→ TASK DIRECTIONS
Select all lines holding the word "Fianna" from the entries that follow.

** Opening MATERIAL FOR THIS TASK block **

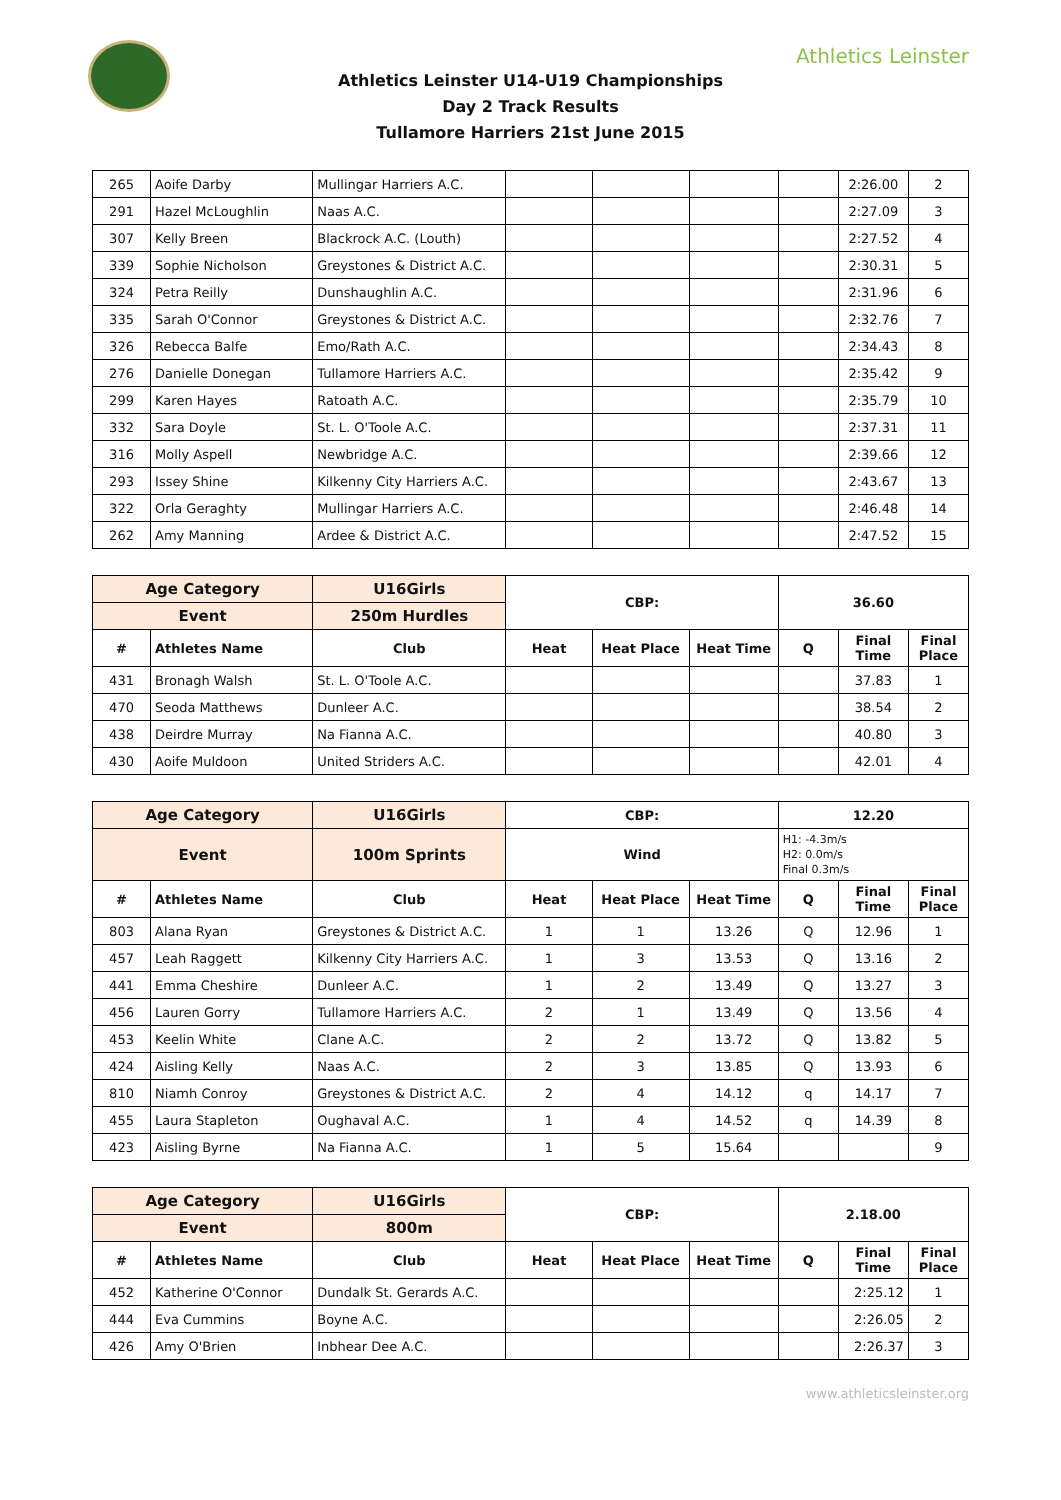Athletics Leinster
Athletics Leinster U14-U19 Championships
Day 2 Track Results
Tullamore Harriers 21st June 2015
| 265 | Aoife Darby | Mullingar Harriers A.C. | | | | | 2:26.00 | 2 |
| 291 | Hazel McLoughlin | Naas A.C. | | | | | 2:27.09 | 3 |
| 307 | Kelly Breen | Blackrock A.C. (Louth) | | | | | 2:27.52 | 4 |
| 339 | Sophie Nicholson | Greystones & District A.C. | | | | | 2:30.31 | 5 |
| 324 | Petra Reilly | Dunshaughlin A.C. | | | | | 2:31.96 | 6 |
| 335 | Sarah O'Connor | Greystones & District A.C. | | | | | 2:32.76 | 7 |
| 326 | Rebecca Balfe | Emo/Rath A.C. | | | | | 2:34.43 | 8 |
| 276 | Danielle Donegan | Tullamore Harriers A.C. | | | | | 2:35.42 | 9 |
| 299 | Karen Hayes | Ratoath A.C. | | | | | 2:35.79 | 10 |
| 332 | Sara Doyle | St. L. O'Toole A.C. | | | | | 2:37.31 | 11 |
| 316 | Molly Aspell | Newbridge A.C. | | | | | 2:39.66 | 12 |
| 293 | Issey Shine | Kilkenny City Harriers A.C. | | | | | 2:43.67 | 13 |
| 322 | Orla Geraghty | Mullingar Harriers A.C. | | | | | 2:46.48 | 14 |
| 262 | Amy Manning | Ardee & District A.C. | | | | | 2:47.52 | 15 |
| Age Category | | U16Girls | CBP: | | | 36.60 | | |
| --- | --- | --- | --- | --- | --- | --- | --- | --- |
| Event | | 250m Hurdles | | | | | | |
| # | Athletes Name | Club | Heat | Heat Place | Heat Time | Q | Final Time | Final Place |
| 431 | Bronagh Walsh | St. L. O'Toole A.C. | | | | | 37.83 | 1 |
| 470 | Seoda Matthews | Dunleer A.C. | | | | | 38.54 | 2 |
| 438 | Deirdre Murray | Na Fianna A.C. | | | | | 40.80 | 3 |
| 430 | Aoife Muldoon | United Striders A.C. | | | | | 42.01 | 4 |
| Age Category | | U16Girls | CBP: | | | 12.20 | | |
| --- | --- | --- | --- | --- | --- | --- | --- | --- |
| Event | | 100m Sprints | Wind | | | H1: -4.3m/s H2: 0.0m/s Final 0.3m/s | | |
| # | Athletes Name | Club | Heat | Heat Place | Heat Time | Q | Final Time | Final Place |
| 803 | Alana Ryan | Greystones & District A.C. | 1 | 1 | 13.26 | Q | 12.96 | 1 |
| 457 | Leah Raggett | Kilkenny City Harriers A.C. | 1 | 3 | 13.53 | Q | 13.16 | 2 |
| 441 | Emma Cheshire | Dunleer A.C. | 1 | 2 | 13.49 | Q | 13.27 | 3 |
| 456 | Lauren Gorry | Tullamore Harriers A.C. | 2 | 1 | 13.49 | Q | 13.56 | 4 |
| 453 | Keelin White | Clane A.C. | 2 | 2 | 13.72 | Q | 13.82 | 5 |
| 424 | Aisling Kelly | Naas A.C. | 2 | 3 | 13.85 | Q | 13.93 | 6 |
| 810 | Niamh Conroy | Greystones & District A.C. | 2 | 4 | 14.12 | q | 14.17 | 7 |
| 455 | Laura Stapleton | Oughaval A.C. | 1 | 4 | 14.52 | q | 14.39 | 8 |
| 423 | Aisling Byrne | Na Fianna A.C. | 1 | 5 | 15.64 | | | 9 |
| Age Category | | U16Girls | CBP: | | | 2.18.00 | | |
| --- | --- | --- | --- | --- | --- | --- | --- | --- |
| Event | | 800m | | | | | | |
| # | Athletes Name | Club | Heat | Heat Place | Heat Time | Q | Final Time | Final Place |
| 452 | Katherine O'Connor | Dundalk St. Gerards A.C. | | | | | 2:25.12 | 1 |
| 444 | Eva Cummins | Boyne A.C. | | | | | 2:26.05 | 2 |
| 426 | Amy O'Brien | Inbhear Dee A.C. | | | | | 2:26.37 | 3 |
www.athleticsleinster.org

** Closing MATERIAL FOR THIS TASK block **

→ RESULT
| 438 | Deirdre Murray | Na Fianna A.C. | | | | | 40.80 | 3 |
| 423 | Aisling Byrne | Na Fianna A.C. | 1 | 5 | 15.64 | | | 9 |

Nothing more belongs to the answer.